The Netbook market is one of the fastest growing IT segments. All of these lightweight connected devices will push cloud computing use as these devices are developed for the always connected market segment. The cel carriers are all scrambling to bundle 3G services with these devices as well.
The latest news is Larry Ellison discussing Netbooks coming from Oracle/Sun.
Ellison Mulls Foray Into Netbook Market
By BEN WORTHEN
Oracle Corp. Chief Executive Larry Ellison floated the idea that the software company might target mobile devices after its planned acquisition of Sun Microsystems Inc., including the small, low-priced computers called netbooks.
The possible focus on the netbook market was touched on in passing during a brief appearance by Mr. Ellison at Sun's annual JavaOne conference in San Francisco Tuesday. Netbooks are the fastest growing part of the personal computer business at the moment.
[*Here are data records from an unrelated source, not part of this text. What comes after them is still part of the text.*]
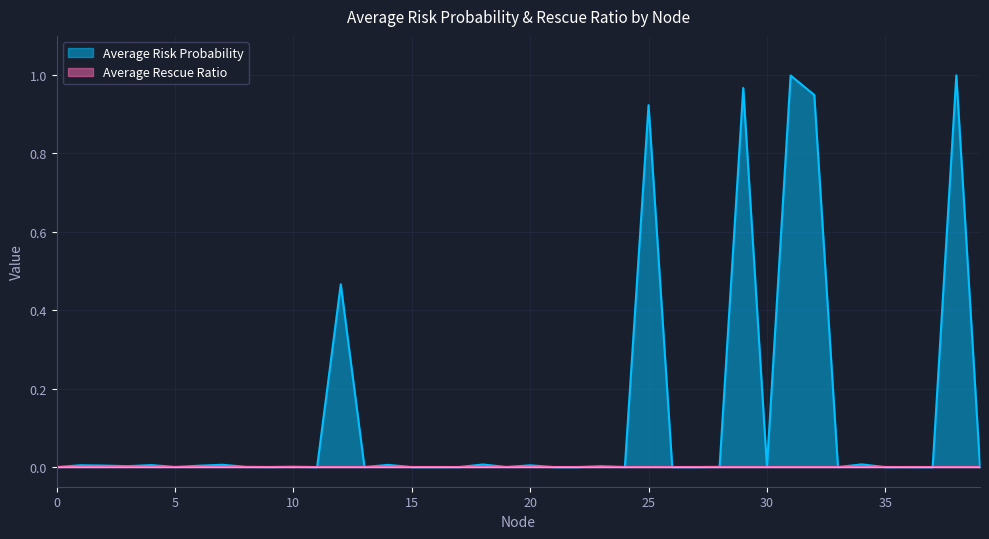

What is the difference between the second highest and second lowest values?

1.0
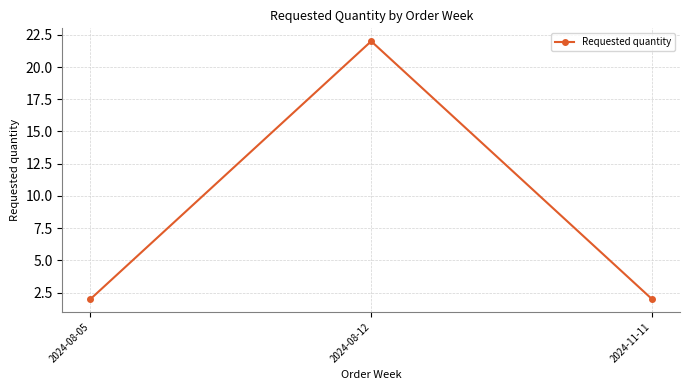

The chart shows a value of 3 at 2024-08-05. True or false?

False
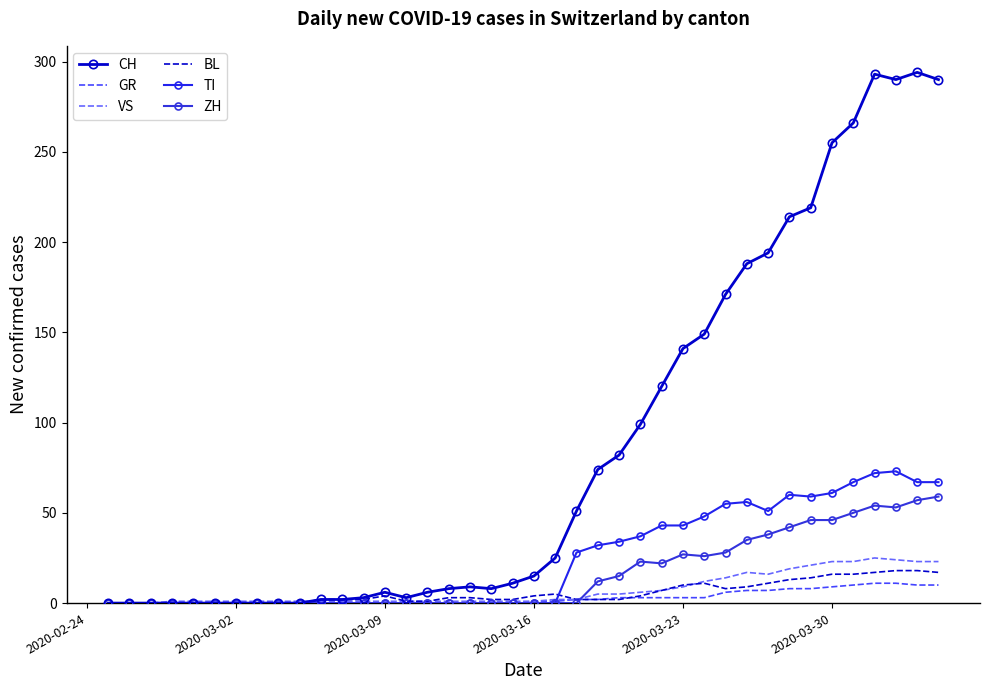

True or false: VS and GR intersect in this chart.

False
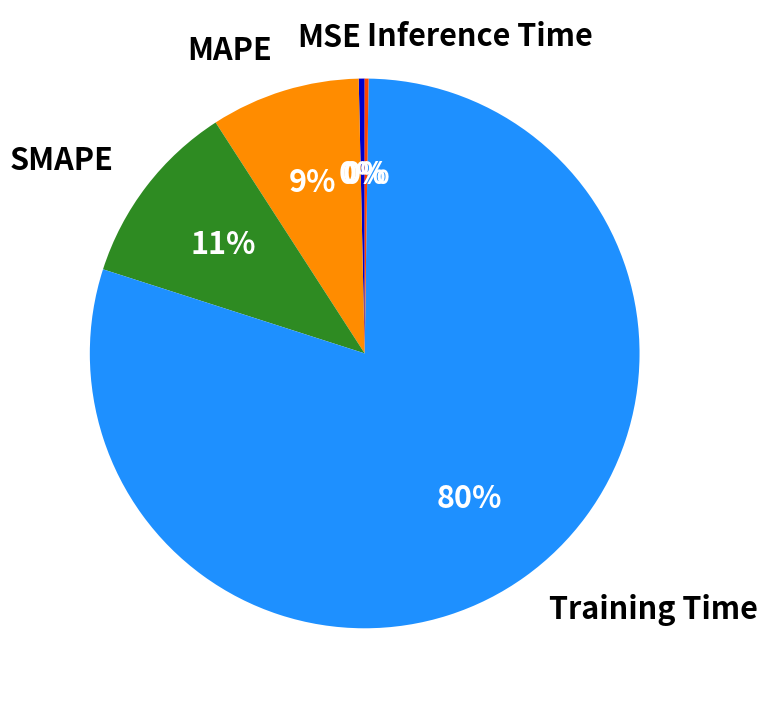

To the nearest percent, what is the average slice percentage?

20%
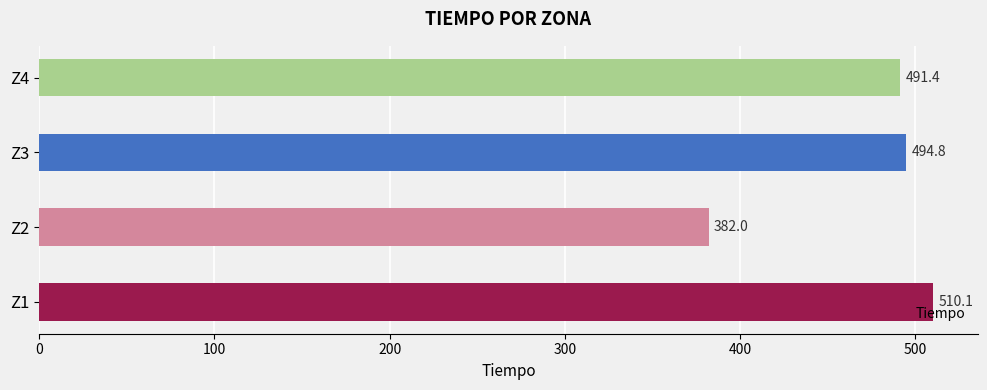

Which category has the lowest value across all series?

Z2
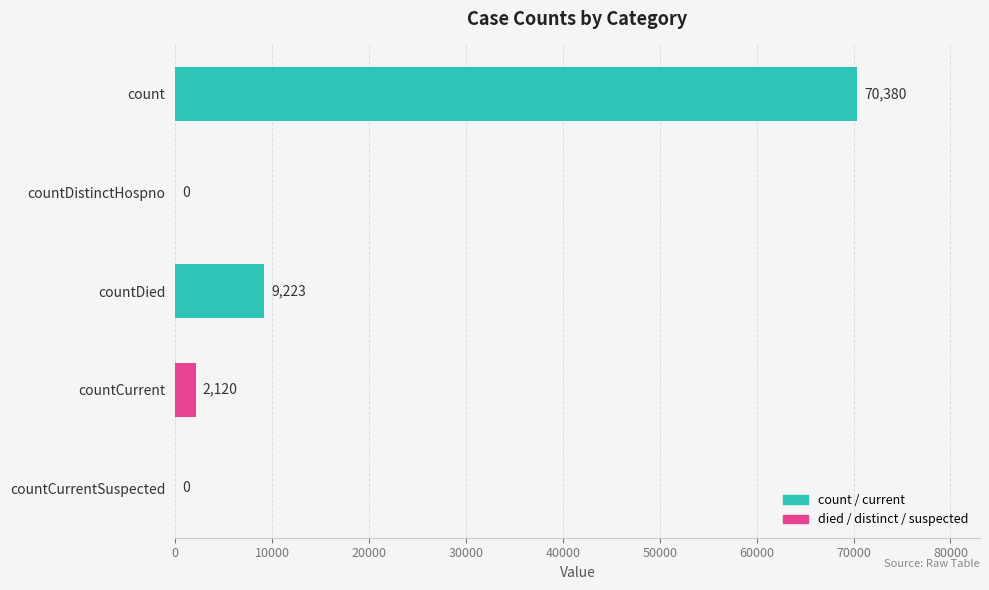

Where is the data nearest to the value 35190?

countDied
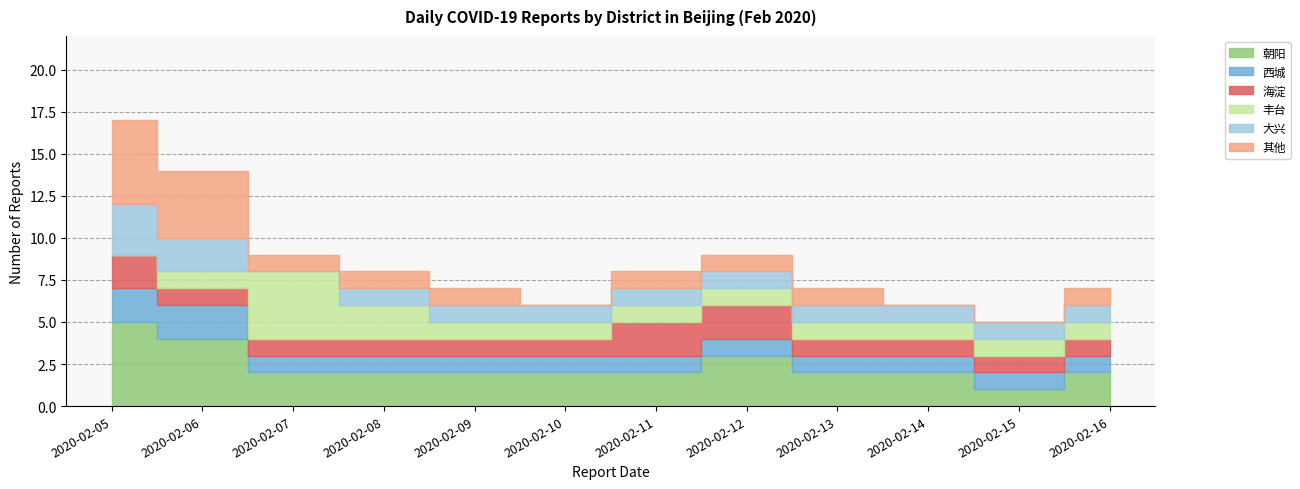

The chart shows a value of 14 at 2020-02-06. True or false?

True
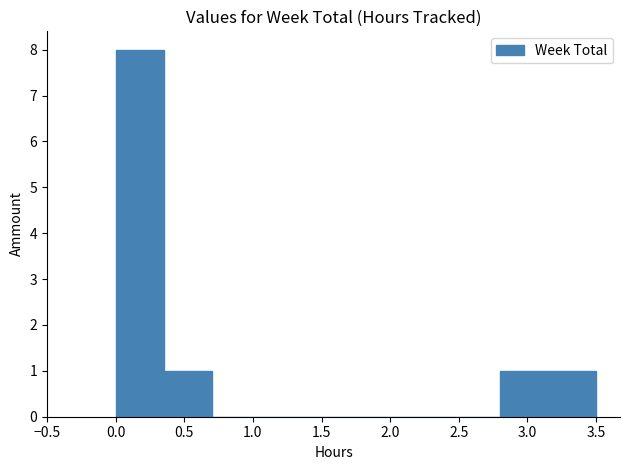

Which range on the x-axis has the tallest bar?

0.00 to 0.35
un Chairman Scott McNealy, left, and Oracle CEO Larry Ellison at the JavaOne conference in San Francisco on Tuesday. Mr. Ellison floated the idea of targeting netbook computers after Oracle buys Sun.
"I don't see why some of those devices shouldn't come from Sun-Oracle," Mr. Ellison said.
Acer announced Q3 availability of an Google Android laptop. Part of the differentiator is the energy efficiency from the ARM chip.
"Google really does have the brand name and the financial resources to be able to be a rival to Microsoft," said Warren East, chief executive officer of chip designer ARM Holdings. "The whole Linux community is a bit fragmented when you compare it with Microsoft."
ARM, based in Cambridge, England, is a potential beneficiary of Android's success because Microsoft's Windows XP, Vista and Windows 7 don't run on ARM-based computers.
"Microsoft going forward may have to work on an ARM-based solution," said Daiwa's Huang. "If Microsoft doesn't want to see Google Android get into the PC market, they will have to support ARM; otherwise, ARM will go perfectly with Android."
Qualcomm and Freescale Semiconductor, which make chips based on ARM's technology, said they expect to release products this year for netbooks that run Google's operating system.
Google's cachet will help get the computers into retailers such as Best Buy or France's Fnac electronics chain, said Henri Richard, chief sales and marketing officer for Freescale.
"It's important to be able to convince Fnac or Best Buy to put a product on their shelf, and that's where I think Android is going to be more helpful," Richard said in an interview.